Supplied data
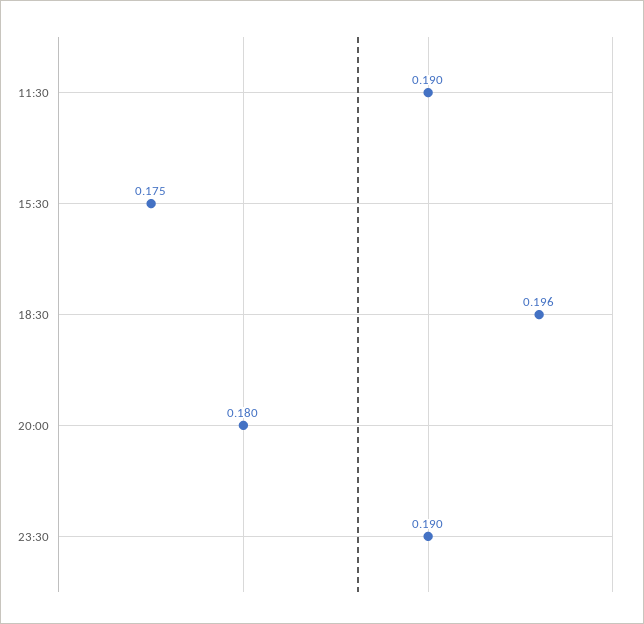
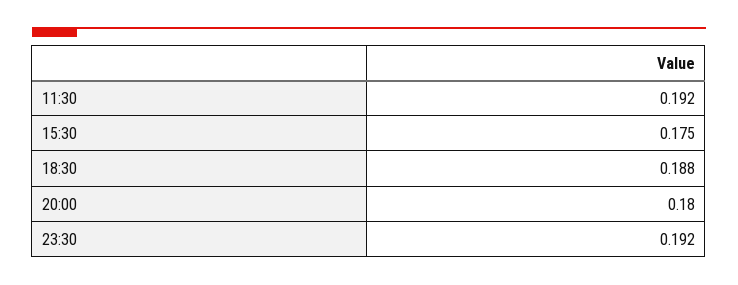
  {
-   "11:30": 0.19,
+   "11:30": 0.192,
    "15:30": 0.175,
-   "18:30": 0.196,
+   "18:30": 0.188,
    "20:00": 0.18,
-   "23:30": 0.19
+   "23:30": 0.192
  }

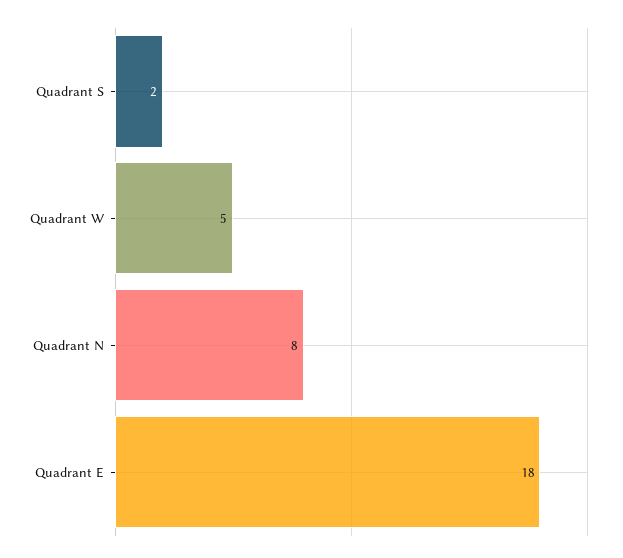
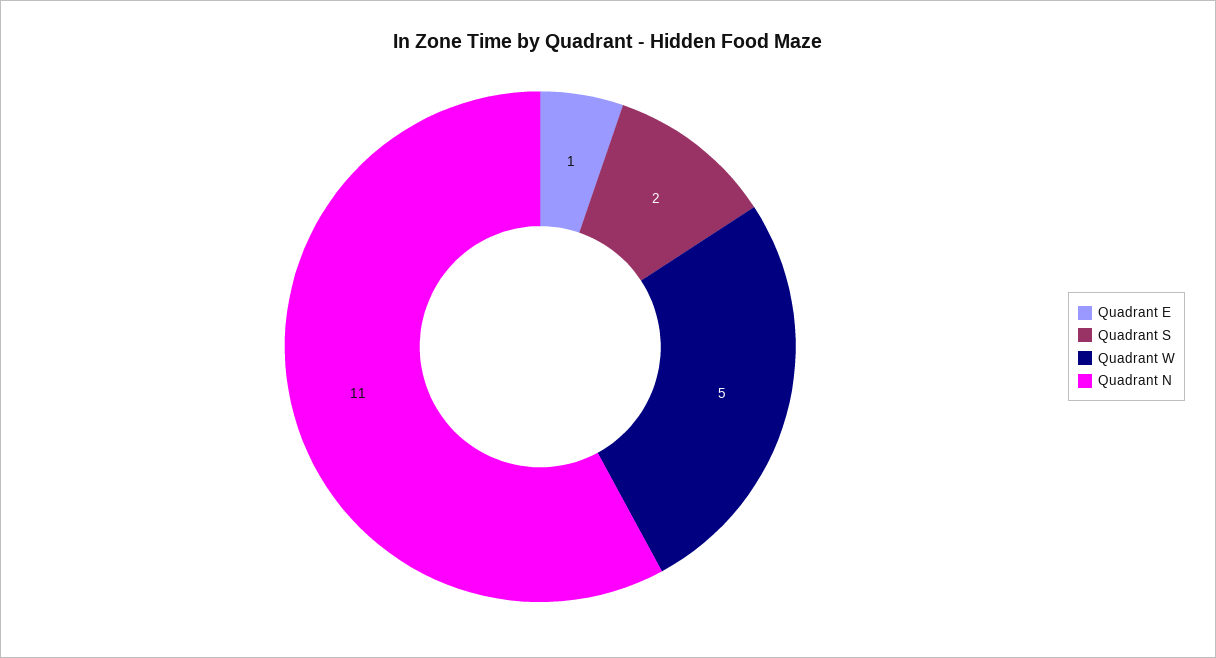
  {
    "Quadrant S": 2,
    "Quadrant W": 5,
-   "Quadrant N": 8,
+   "Quadrant N": 11,
-   "Quadrant E": 18
+   "Quadrant E": 1
  }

Activity
In the records, which lines mention the word "Quadrant"? Copy those lines.

Task response
    "Quadrant S": 2,
    "Quadrant W": 5,
-   "Quadrant N": 8,
+   "Quadrant N": 11,
-   "Quadrant E": 18
+   "Quadrant E": 1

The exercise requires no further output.